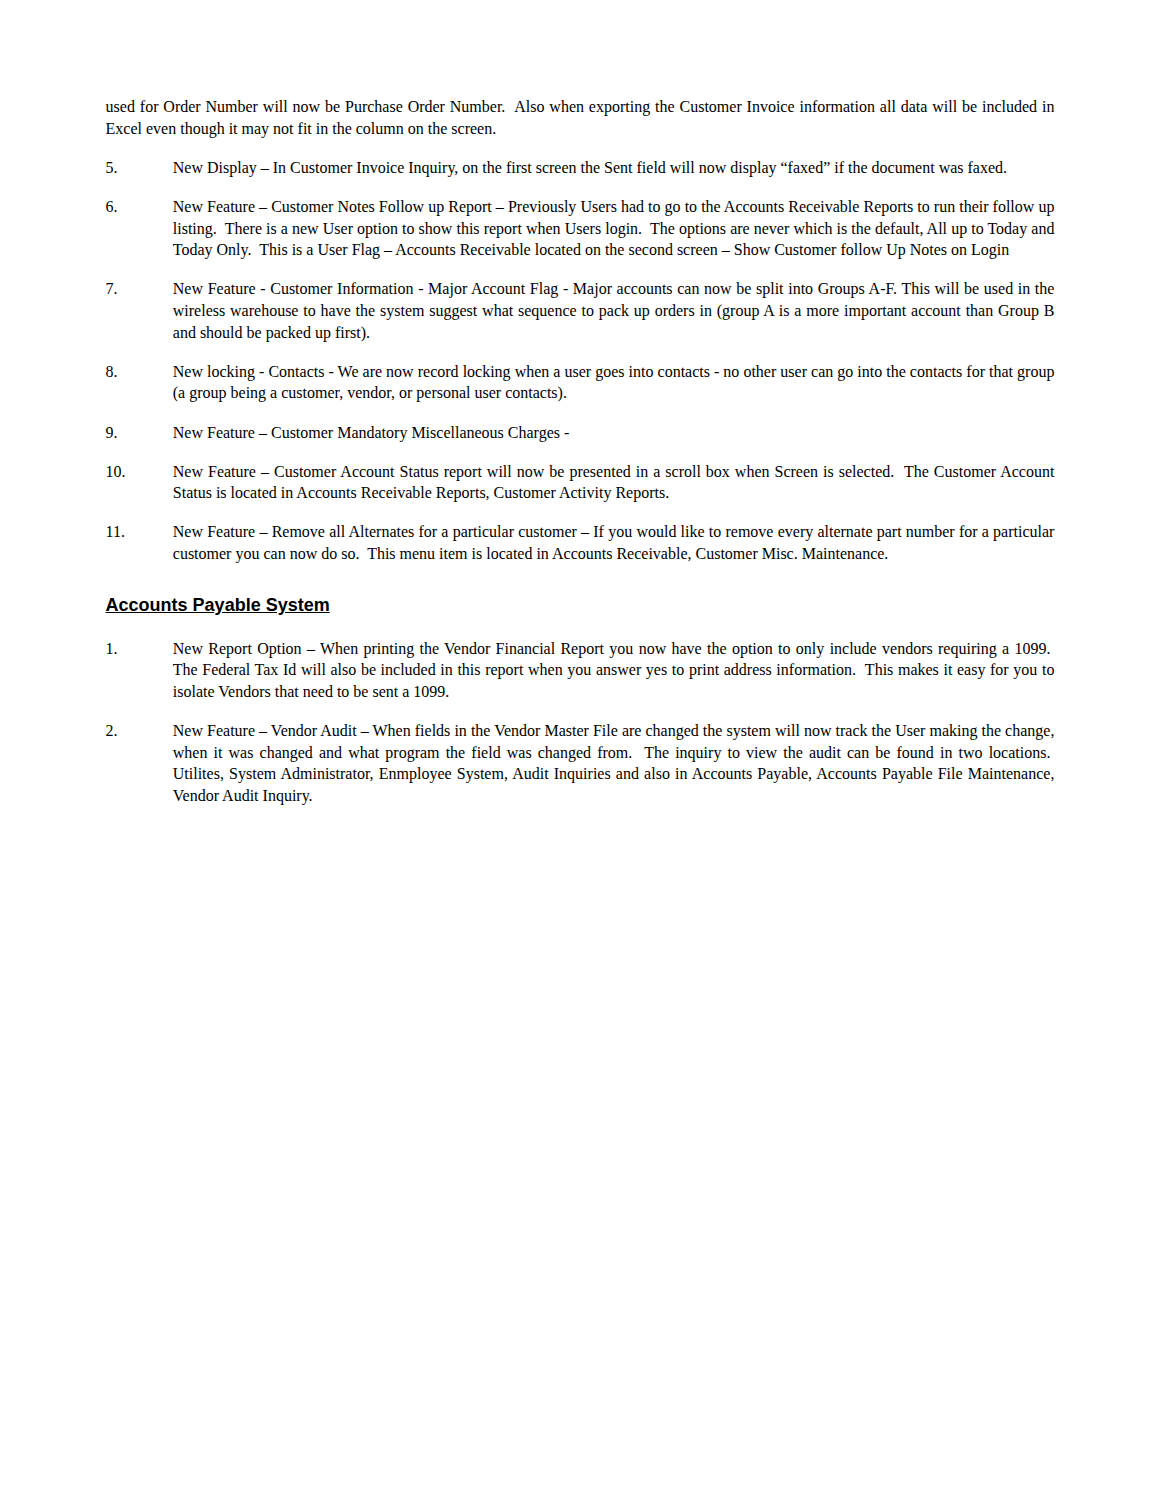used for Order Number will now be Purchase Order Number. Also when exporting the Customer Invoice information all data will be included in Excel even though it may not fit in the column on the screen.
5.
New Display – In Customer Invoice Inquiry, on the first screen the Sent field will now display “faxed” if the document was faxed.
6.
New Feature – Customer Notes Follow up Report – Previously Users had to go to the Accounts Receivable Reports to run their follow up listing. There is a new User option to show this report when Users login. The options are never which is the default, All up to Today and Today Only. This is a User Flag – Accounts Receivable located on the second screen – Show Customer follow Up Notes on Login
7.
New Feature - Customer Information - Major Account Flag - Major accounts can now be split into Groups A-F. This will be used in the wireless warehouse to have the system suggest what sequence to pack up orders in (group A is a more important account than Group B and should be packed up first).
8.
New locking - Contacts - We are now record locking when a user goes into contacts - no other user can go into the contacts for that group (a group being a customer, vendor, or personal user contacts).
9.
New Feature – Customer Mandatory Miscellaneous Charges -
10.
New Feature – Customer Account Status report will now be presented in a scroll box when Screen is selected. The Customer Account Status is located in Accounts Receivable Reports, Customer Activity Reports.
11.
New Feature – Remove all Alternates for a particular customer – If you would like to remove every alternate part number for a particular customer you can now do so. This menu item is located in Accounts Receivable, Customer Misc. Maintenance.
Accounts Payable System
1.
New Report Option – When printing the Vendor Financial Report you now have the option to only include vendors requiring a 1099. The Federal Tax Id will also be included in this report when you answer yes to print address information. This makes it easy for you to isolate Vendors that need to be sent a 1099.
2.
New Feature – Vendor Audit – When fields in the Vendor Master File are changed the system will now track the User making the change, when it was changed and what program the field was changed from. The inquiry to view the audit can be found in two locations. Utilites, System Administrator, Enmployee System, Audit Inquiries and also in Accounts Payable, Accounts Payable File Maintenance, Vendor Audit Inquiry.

--

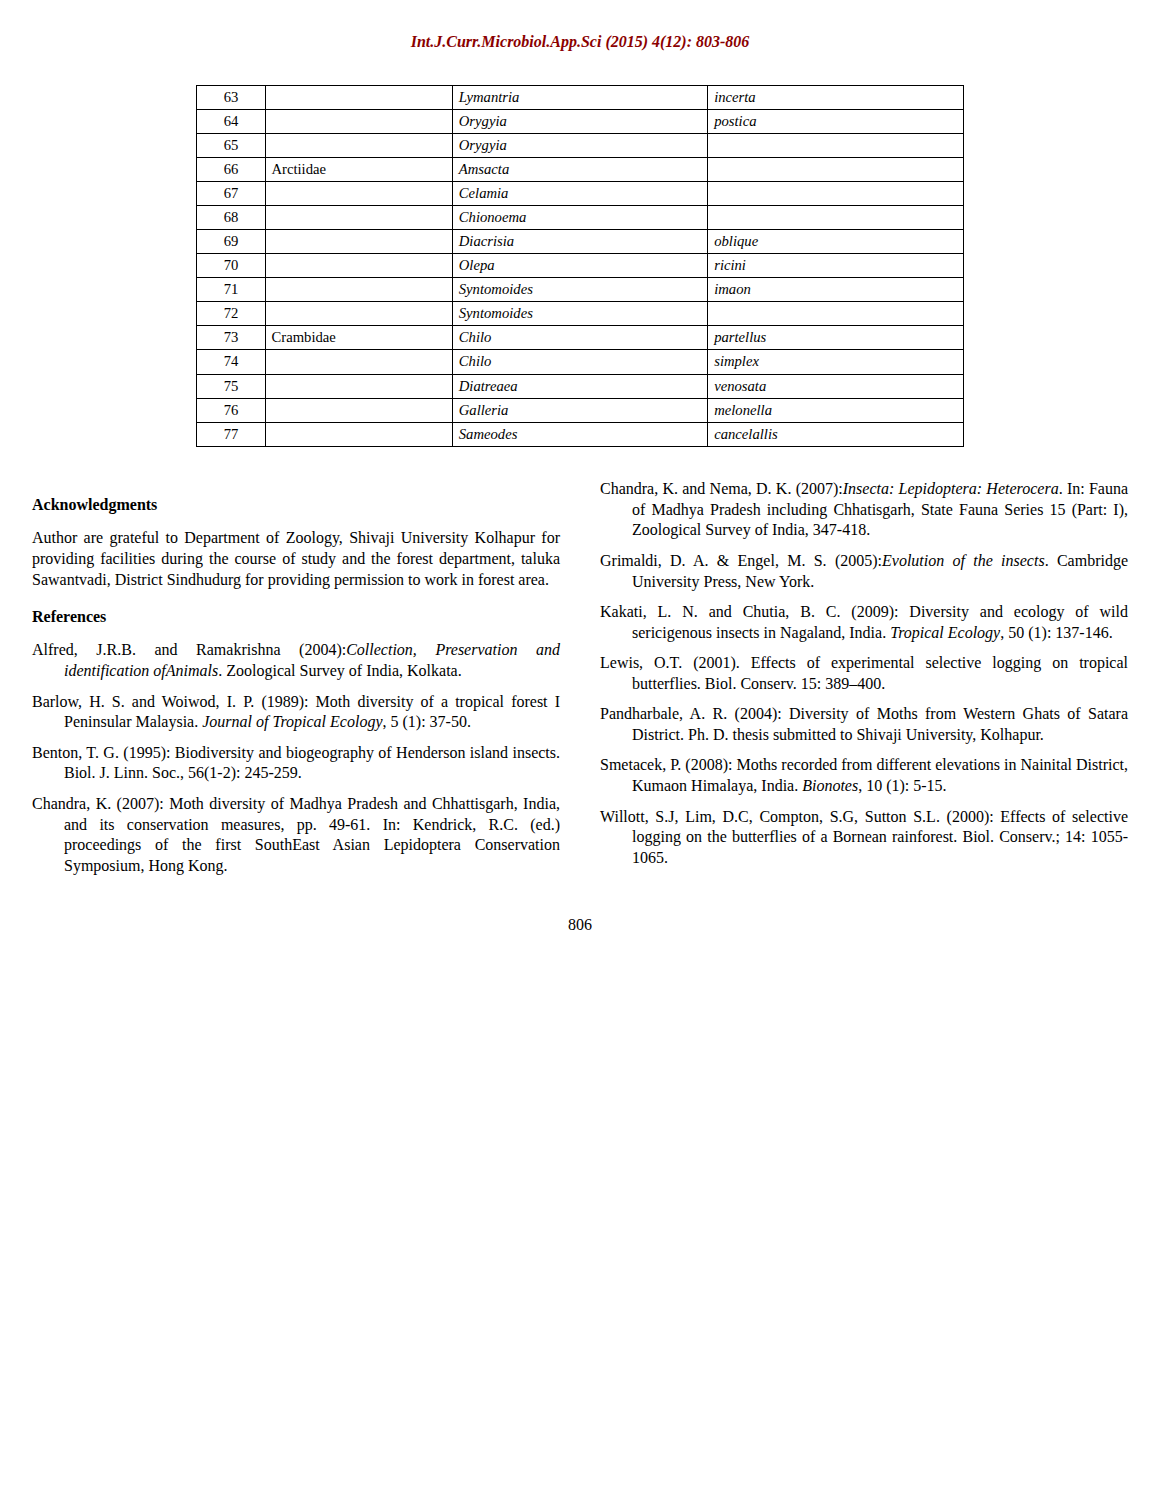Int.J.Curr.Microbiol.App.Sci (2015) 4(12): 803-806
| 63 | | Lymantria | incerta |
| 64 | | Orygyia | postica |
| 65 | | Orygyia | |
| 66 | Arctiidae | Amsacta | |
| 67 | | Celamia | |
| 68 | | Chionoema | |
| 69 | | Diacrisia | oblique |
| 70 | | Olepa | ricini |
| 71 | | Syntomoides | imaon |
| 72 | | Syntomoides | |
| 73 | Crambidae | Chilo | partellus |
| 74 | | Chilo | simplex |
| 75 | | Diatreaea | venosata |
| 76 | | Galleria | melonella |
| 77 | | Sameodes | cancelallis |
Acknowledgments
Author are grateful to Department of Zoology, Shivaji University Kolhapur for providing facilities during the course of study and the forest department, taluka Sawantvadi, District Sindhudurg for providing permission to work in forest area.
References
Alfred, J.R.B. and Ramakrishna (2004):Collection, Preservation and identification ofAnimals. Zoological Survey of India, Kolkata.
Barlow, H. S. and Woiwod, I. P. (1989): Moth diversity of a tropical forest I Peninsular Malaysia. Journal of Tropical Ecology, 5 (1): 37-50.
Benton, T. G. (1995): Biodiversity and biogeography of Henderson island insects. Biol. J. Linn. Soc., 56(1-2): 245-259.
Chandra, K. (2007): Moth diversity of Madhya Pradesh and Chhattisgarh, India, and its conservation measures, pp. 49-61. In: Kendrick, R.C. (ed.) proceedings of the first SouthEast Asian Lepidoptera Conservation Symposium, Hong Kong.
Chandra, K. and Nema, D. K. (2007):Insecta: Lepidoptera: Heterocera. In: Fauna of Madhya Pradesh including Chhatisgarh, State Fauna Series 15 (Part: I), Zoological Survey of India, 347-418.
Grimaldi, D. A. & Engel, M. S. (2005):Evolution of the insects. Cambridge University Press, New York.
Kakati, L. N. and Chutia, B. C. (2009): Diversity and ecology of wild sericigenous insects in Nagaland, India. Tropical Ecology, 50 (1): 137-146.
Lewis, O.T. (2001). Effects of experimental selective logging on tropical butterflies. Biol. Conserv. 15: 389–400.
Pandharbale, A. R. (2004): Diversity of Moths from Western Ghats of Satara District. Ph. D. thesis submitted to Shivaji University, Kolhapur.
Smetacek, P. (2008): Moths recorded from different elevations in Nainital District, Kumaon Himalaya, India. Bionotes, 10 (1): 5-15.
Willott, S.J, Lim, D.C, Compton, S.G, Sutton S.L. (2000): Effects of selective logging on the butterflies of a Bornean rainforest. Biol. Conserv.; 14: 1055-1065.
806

--

THE PROBLEM >> Scan the data for lines containing "that" and copy all of them.

SOLUTION >>
New locking - Contacts - We are now record locking when a user goes into contacts - no other user can go into the contacts for that group (a group being a customer, vendor, or personal user contacts).
New Report Option – When printing the Vendor Financial Report you now have the option to only include vendors requiring a 1099. The Federal Tax Id will also be included in this report when you answer yes to print address information. This makes it easy for you to isolate Vendors that need to be sent a 1099.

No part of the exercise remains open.